You are currently browsing the tag archive for the ‘entropy’ tag.

There are many situations in combinatorics in which one is running some sort of iteration algorithm to continually “improve” some object ${A}$; each loop of the algorithm replaces ${A}$ with some better version ${A'}$ of itself, until some desired property of ${A}$ is attained and the algorithm halts.

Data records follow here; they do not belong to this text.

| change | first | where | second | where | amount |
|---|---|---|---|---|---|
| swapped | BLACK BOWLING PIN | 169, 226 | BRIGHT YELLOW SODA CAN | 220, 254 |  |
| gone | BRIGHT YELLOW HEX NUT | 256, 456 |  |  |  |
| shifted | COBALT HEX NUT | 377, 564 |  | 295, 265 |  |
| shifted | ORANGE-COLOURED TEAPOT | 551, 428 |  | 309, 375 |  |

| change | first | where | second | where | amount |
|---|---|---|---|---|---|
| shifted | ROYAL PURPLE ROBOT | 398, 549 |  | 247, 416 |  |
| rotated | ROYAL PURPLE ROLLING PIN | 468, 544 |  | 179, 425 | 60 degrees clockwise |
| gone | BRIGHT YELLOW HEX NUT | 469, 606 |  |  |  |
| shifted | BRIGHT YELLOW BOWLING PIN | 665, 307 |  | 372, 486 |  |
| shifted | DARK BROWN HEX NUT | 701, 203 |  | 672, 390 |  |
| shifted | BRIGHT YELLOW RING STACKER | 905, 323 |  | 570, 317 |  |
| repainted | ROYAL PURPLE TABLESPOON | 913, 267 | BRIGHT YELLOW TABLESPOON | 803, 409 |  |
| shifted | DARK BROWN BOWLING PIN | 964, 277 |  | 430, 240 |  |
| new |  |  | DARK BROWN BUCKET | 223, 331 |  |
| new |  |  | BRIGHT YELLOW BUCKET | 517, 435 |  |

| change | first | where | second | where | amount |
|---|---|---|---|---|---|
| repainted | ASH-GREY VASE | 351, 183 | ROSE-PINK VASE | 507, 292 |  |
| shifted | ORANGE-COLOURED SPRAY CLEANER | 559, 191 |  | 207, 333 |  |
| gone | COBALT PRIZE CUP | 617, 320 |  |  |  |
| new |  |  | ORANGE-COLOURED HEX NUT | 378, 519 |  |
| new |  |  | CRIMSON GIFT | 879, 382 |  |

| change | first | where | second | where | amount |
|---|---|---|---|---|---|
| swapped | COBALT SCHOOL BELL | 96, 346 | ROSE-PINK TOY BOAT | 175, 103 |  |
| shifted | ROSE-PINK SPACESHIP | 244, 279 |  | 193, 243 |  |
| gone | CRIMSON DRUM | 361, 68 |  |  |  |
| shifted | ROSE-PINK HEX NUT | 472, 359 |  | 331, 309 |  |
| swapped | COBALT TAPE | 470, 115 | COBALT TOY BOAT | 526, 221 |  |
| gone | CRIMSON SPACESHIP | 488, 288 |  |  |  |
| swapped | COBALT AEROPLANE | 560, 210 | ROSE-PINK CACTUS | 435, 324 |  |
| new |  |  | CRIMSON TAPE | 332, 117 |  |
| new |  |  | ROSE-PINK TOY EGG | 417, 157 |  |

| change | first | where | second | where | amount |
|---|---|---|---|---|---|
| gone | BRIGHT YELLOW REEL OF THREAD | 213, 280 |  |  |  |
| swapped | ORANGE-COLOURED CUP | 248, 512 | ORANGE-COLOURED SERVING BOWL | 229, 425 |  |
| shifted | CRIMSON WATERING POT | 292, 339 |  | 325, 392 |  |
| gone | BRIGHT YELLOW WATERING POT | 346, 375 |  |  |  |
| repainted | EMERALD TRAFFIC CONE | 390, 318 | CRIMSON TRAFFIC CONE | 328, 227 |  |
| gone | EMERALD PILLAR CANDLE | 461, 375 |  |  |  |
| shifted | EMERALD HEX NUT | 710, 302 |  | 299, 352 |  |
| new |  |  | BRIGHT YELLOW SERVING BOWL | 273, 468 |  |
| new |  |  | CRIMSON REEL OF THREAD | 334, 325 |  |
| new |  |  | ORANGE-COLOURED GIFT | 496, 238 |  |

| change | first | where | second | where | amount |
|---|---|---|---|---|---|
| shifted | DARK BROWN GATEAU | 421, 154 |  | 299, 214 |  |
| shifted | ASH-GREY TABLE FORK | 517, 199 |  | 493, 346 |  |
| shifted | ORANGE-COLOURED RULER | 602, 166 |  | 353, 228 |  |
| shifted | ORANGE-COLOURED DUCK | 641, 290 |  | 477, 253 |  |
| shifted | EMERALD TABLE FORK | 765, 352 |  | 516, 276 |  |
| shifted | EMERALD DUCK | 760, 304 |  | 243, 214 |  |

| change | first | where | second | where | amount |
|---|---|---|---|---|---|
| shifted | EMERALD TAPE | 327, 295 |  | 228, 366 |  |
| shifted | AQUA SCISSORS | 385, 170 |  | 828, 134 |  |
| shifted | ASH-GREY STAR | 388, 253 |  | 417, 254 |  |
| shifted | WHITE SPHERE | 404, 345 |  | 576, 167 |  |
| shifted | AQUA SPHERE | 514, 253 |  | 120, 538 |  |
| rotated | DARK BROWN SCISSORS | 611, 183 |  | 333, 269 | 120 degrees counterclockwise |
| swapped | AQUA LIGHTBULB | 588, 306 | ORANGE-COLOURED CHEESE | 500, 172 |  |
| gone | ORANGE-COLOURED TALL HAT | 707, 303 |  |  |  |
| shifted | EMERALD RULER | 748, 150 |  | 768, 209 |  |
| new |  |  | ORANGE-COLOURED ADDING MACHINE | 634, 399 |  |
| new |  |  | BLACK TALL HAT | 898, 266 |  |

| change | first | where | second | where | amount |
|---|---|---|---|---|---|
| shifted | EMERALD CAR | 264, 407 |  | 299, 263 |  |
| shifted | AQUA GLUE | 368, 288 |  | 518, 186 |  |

In order for such arguments to yield a useful conclusion, it is often necessary that the algorithm halts in a finite amount of time, or (even better), in a bounded amount of time. (In general, one cannot use infinitary iteration tools, such as transfinite induction or Zorn’s lemma, in combinatorial settings, because the iteration processes used to improve some target object ${A}$ often degrade some other finitary quantity ${B}$ in the process, and an infinite iteration would then have the undesirable effect of making ${B}$ infinite.)

A basic strategy to ensure termination of an algorithm is to exploit a monotonicity property, or more precisely to show that some key quantity keeps increasing (or keeps decreasing) with each loop of the algorithm, while simultaneously staying bounded. (Or, as the economist Herbert Stein was fond of saying, “If something cannot go on forever, it must stop.”)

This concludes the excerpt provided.